Oberhausen. Der Fall eines Jungen aus Gaza, der bei einem Raketenangriff schwer verletzt worden war, machte weltweit Schlagzeilen. Einzelne Kinder hervorzuheben, will das Friedensdorf aber eigentlich vermeiden.
Der Fall hat bundesweit Schlagzeilen gemacht: Ein zehnjähriger Junge aus Gaza wurde bei einem Raketenangriff schwer verletzt. Bilder des Kindes waren im TV zu sehen, die „Tagesthemen“ berichteten. Die Journalisten verfolgten auch das weitere Schicksal des Jungen, waren also auch dabei, als ihn das Friedensdorf – mit rund 40 weiteren verletzten Kindern – im September nach Deutschland holte. Der Fernsehbeitrag wurde bei Facebook und in anderen sozialen Medien Hunderte Male geteilt. Der Junge wurde zum „kleinen Star“, wie Friedensdorf-Mitarbeiter Wolfgang Mertens sagt.
Doch genau das offenbart ein Grundproblem der Oberhausener Kinderhilfsorganisation: die Pressearbeit. „Wir sind natürlich auf mediale Unterstützung und positive Berichterstattung angewiesen“, sagt Friedensdorf-Leiter Thomas Jacobs. „Wir müssen aber auch die Intimsphäre unserer Kinder schützen.“
Er kann durchaus nachvollziehen, dass Einzelschicksale für die Medien „attraktiver“ sind. Seine Aufgabe sei es aber auch, dafür zu sorgen, dass diese Einzelschicksale nicht medial ausgeschlachtet werden.

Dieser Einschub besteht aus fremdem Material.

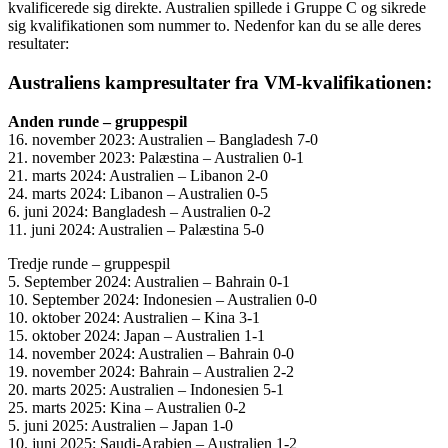
kvalificerede sig direkte. Australien spillede i
Gruppe C
og sikrede
sig kvalifikationen som
nummer to
. Nedenfor kan du se alle deres
resultater:
Australiens kampresultater fra VM-kvalifikationen:
Anden runde – gruppespil
16. november 2023: Australien – Bangladesh 7-0
21. november 2023: Palæstina – Australien 0-1
21. marts 2024: Australien – Libanon 2-0
24. marts 2024: Libanon – Australien 0-5
6. juni 2024: Bangladesh – Australien 0-2
11. juni 2024: Australien – Palæstina 5-0
Tredje runde – gruppespil
5. September 2024: Australien – Bahrain 0-1
10. September 2024: Indonesien – Australien 0-0
10. oktober 2024: Australien – Kina 3-1
15. oktober 2024: Japan – Australien 1-1
14. november 2024: Australien – Bahrain 0-0
19. november 2024: Bahrain – Australien 2-2
20. marts 2025: Australien – Indonesien 5-1
25. marts 2025: Kina – Australien 0-2
5. juni 2025: Australien – Japan 1-0
10. juni 2025: Saudi-Arabien – Australien 1-2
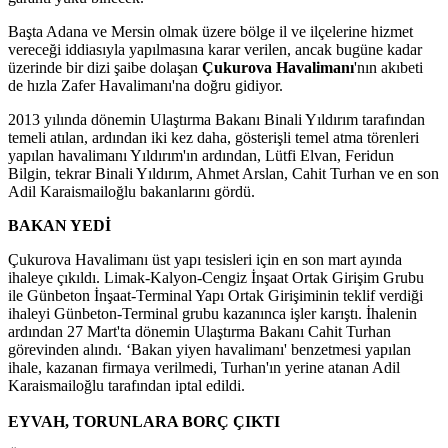
Başta Adana ve Mersin olmak üzere bölge il ve ilçelerine hizmet
vereceği iddiasıyla yapılmasına karar verilen, ancak bugüne kadar
üzerinde bir dizi şaibe dolaşan
Çukurova Havalimanı
'nın akıbeti
de hızla Zafer Havalimanı'na doğru gidiyor.
2013 yılında dönemin Ulaştırma Bakanı Binali Yıldırım tarafından
temeli atılan, ardından iki kez daha, gösterişli temel atma törenleri
yapılan havalimanı Yıldırım'ın ardından, Lütfi Elvan, Feridun
Bilgin, tekrar Binali Yıldırım, Ahmet Arslan, Cahit Turhan ve en son
Adil Karaismailoğlu bakanlarını gördü.
BAKAN YEDİ
Çukurova Havalimanı üst yapı tesisleri için en son mart ayında
ihaleye çıkıldı. Limak-Kalyon-Cengiz İnşaat Ortak Girişim Grubu
ile Günbeton İnşaat-Terminal Yapı Ortak Girişiminin teklif verdiği
ihaleyi Günbeton-Terminal grubu kazanınca işler karıştı. İhalenin
ardından 27 Mart'ta dönemin Ulaştırma Bakanı Cahit Turhan
görevinden alındı. ‘Bakan yiyen havalimanı' benzetmesi yapılan
ihale, kazanan firmaya verilmedi, Turhan'ın yerine atanan Adil
Karaismailoğlu tarafından iptal edildi.
EYVAH, TORUNLARA BORÇ ÇIKTI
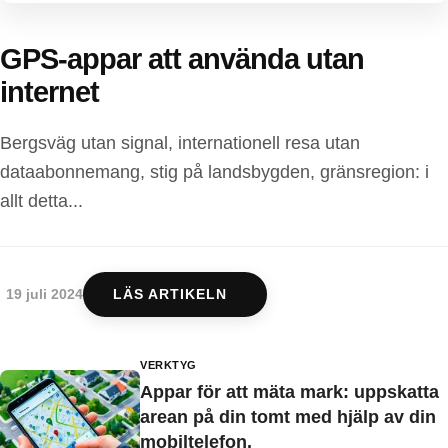
GPS-appar att använda utan
internet
Bergsväg utan signal, internationell resa utan
dataabonnemang, stig på landsbygden, gränsregion: i
allt detta...
19 juli 2024
LÄS ARTIKELN
VERKTYG
Appar för att mäta mark: uppskatta
arean på din tomt med hjälp av din
mobiltelefon.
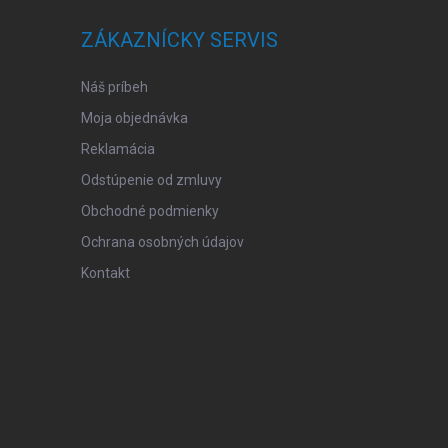
ZÁKAZNÍCKY SERVIS
Náš príbeh
Moja objednávka
Reklamácia
Odstúpenie od zmluvy
Obchodné podmienky
Ochrana osobných údajov
Kontakt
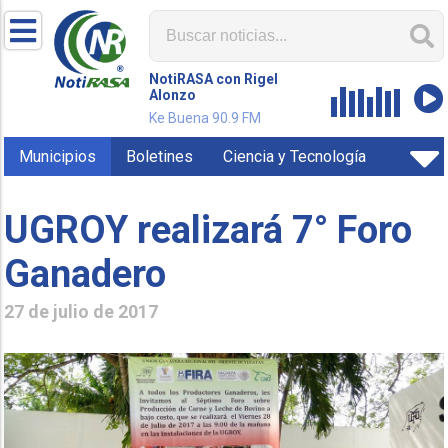
NotiRASA con Rigel
Alonzo
Ke Buena 90.9 FM
Municipios
Boletines
Ciencia y Tecnología
UGROY realizará 7° Foro
Ganadero
27 de julio de 2017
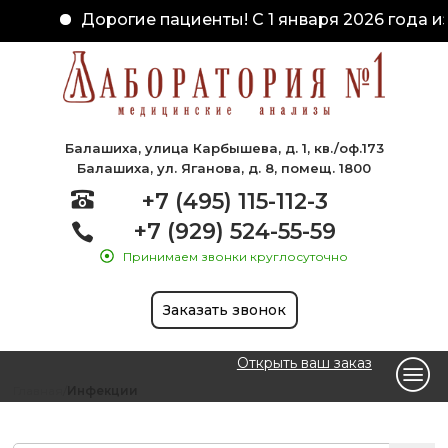
Дорогие пациенты! С 1 января 2026 года из
Балашиха, улица Карбышева, д. 1, кв./оф.173
Балашиха, ул. Яганова, д. 8, помещ. 1800
+7 (495) 115-112-3
+7 (929) 524-55-59
Принимаем звонки круглосуточно
Заказать звонок
Открыть ваш заказ
Главная
Инфекции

Die Leute meinten es ja nur gut, „aber es kann nicht sein, dass der Junge im Krankenhaus geschützt werden muss, weil Dutzende Menschen vorbeikommen, um ihre Solidarität zu bekunden.“
„Ihr seid alle gleich“
„Auf die Tränendrüse zu drücken, wäre für uns ein Leichtes“, sagt Jacobs. „Aber das wollen wir nicht. Wir wollen auf die Arbeit und die Gesamtsituation im Friedensdorf aufmerksam machen.“ Der Junge aus Gaza ist ein Kind von insgesamt rund 300, die momentan im Friedensdorf leben. „Und unsere Botschaft an die Kinder kann nur sein: Ihr seid alle gleich und gleich wichtig!“, sagt Wolfgang Mertens. Dies zu vermitteln, sei aber schwierig, wenn Medien immer wieder einzelne Kinder für ihre Berichterstattung herauspicken würden. Bei jeder Anfrage von Journalisten müsse er jedes Mal aufs Neue verhandeln und einen Kompromiss finden. „Das haben wir immer so gemacht und daran wird sich auch nach dem Medienrummel nichts ändern“, sagt Mertens. „Es ist ein schmaler Grat, ein Ritt auf der Rasierklinge.“
Auch interessant
Die Reaktionen auf den Fernsehbericht waren indes nicht nur positiv. Es hagelte auch Kritik an der Arbeit des Friedensdorfes. Warum der Vater des Jungen nicht auch nach Deutschland geholt wurde, fragten viele. „Das können wir nicht leisten“, sagt Thomas Jacobs: Finanziell sei es nicht möglich, außerdem sei es sehr schwierig, Visa für die Erwachsenen zu bekommen. „Und unsere Spendengelder sind nun mal für die verletzten Kinder da, nicht für die Eltern.“ Und die Jungen und Mädchen aus ihren Familien zu nehmen, sei sozial verantwortbar. „Die Kinder finden sehr schnell andere Bezugspersonen“, erklärt Jacobs. Und sie unterstützen sich untereinander, pflegen ihr Heimweh, lachen und streiten miteinander. Gemeinsam tun sie alles dafür, so schnell wie möglich gesund zu werden und wieder nach Hause zu reisen.